### Try it
Please repeat only these lines, exactly: the one containing "For every layout" and all that come after it in the material.

### Records for this exercise

================================

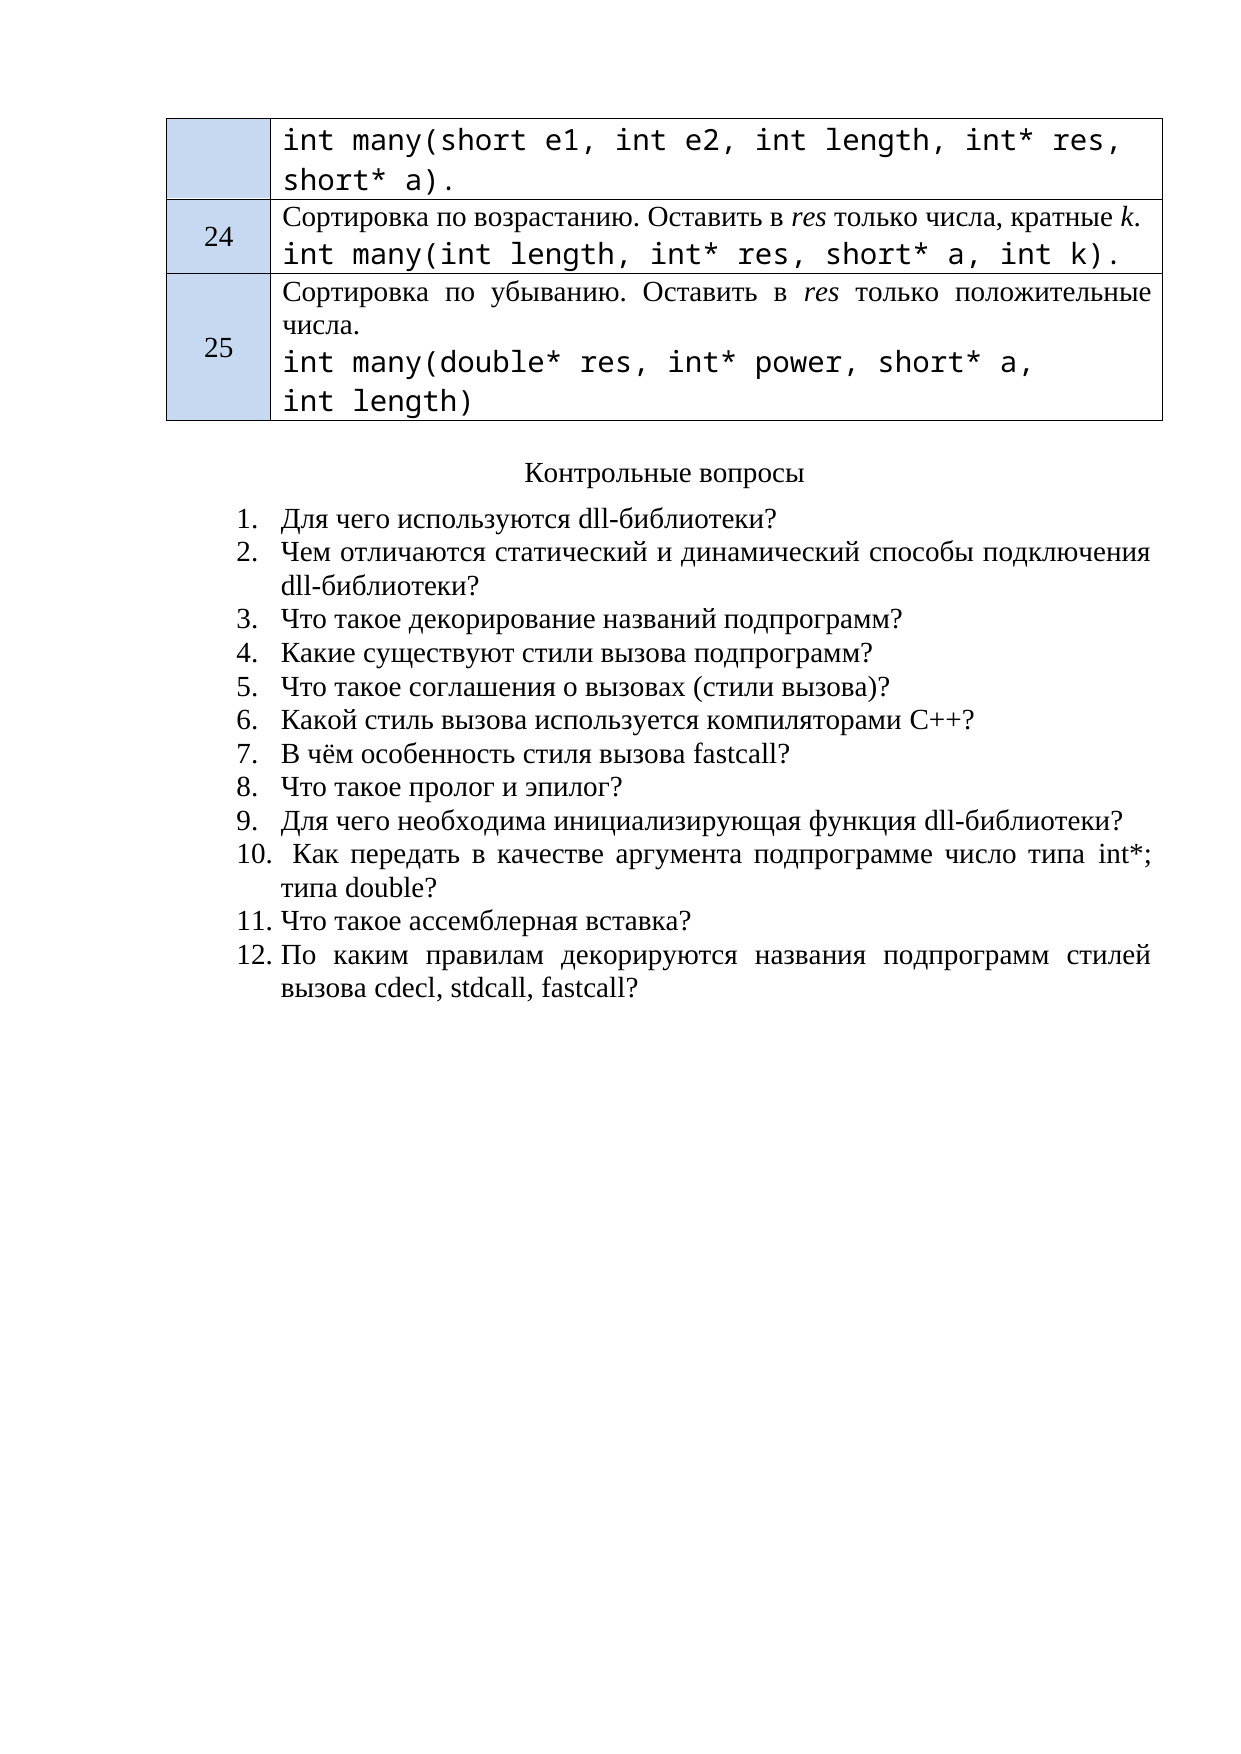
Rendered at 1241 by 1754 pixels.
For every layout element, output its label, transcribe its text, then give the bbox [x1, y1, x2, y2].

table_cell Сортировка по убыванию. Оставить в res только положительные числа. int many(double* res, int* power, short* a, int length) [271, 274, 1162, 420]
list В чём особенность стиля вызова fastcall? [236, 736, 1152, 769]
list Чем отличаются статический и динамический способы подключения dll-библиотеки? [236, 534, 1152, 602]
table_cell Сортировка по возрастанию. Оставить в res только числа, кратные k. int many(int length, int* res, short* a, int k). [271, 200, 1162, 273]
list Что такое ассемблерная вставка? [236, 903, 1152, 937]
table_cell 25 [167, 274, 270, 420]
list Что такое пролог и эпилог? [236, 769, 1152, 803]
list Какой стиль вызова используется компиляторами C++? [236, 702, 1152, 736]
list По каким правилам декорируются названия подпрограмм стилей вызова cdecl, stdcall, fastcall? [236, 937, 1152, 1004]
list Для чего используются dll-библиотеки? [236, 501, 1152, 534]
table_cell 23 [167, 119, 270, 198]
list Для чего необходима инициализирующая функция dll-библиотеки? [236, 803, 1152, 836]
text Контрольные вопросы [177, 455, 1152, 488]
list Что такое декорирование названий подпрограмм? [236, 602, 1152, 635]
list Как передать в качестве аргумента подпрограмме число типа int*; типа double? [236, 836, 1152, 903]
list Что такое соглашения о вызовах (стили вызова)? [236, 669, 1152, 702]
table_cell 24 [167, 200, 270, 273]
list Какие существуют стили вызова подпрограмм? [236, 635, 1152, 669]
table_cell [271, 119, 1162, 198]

================================

### Solution to this exercise
For every layout element, output its label, transcribe its text, then give the bbox [x1, y1, x2, y2].

table_cell Сортировка по убыванию. Оставить в res только положительные числа. int many(double* res, int* power, short* a, int length) [271, 274, 1162, 420]
list В чём особенность стиля вызова fastcall? [236, 736, 1152, 769]
list Чем отличаются статический и динамический способы подключения dll-библиотеки? [236, 534, 1152, 602]
table_cell Сортировка по возрастанию. Оставить в res только числа, кратные k. int many(int length, int* res, short* a, int k). [271, 200, 1162, 273]
list Что такое ассемблерная вставка? [236, 903, 1152, 937]
table_cell 25 [167, 274, 270, 420]
list Что такое пролог и эпилог? [236, 769, 1152, 803]
list Какой стиль вызова используется компиляторами C++? [236, 702, 1152, 736]
list По каким правилам декорируются названия подпрограмм стилей вызова cdecl, stdcall, fastcall? [236, 937, 1152, 1004]
list Для чего используются dll-библиотеки? [236, 501, 1152, 534]
table_cell 23 [167, 119, 270, 198]
list Для чего необходима инициализирующая функция dll-библиотеки? [236, 803, 1152, 836]
text Контрольные вопросы [177, 455, 1152, 488]
list Что такое декорирование названий подпрограмм? [236, 602, 1152, 635]
list Как передать в качестве аргумента подпрограмме число типа int*; типа double? [236, 836, 1152, 903]
list Что такое соглашения о вызовах (стили вызова)? [236, 669, 1152, 702]
table_cell 24 [167, 200, 270, 273]
list Какие существуют стили вызова подпрограмм? [236, 635, 1152, 669]
table_cell [271, 119, 1162, 198]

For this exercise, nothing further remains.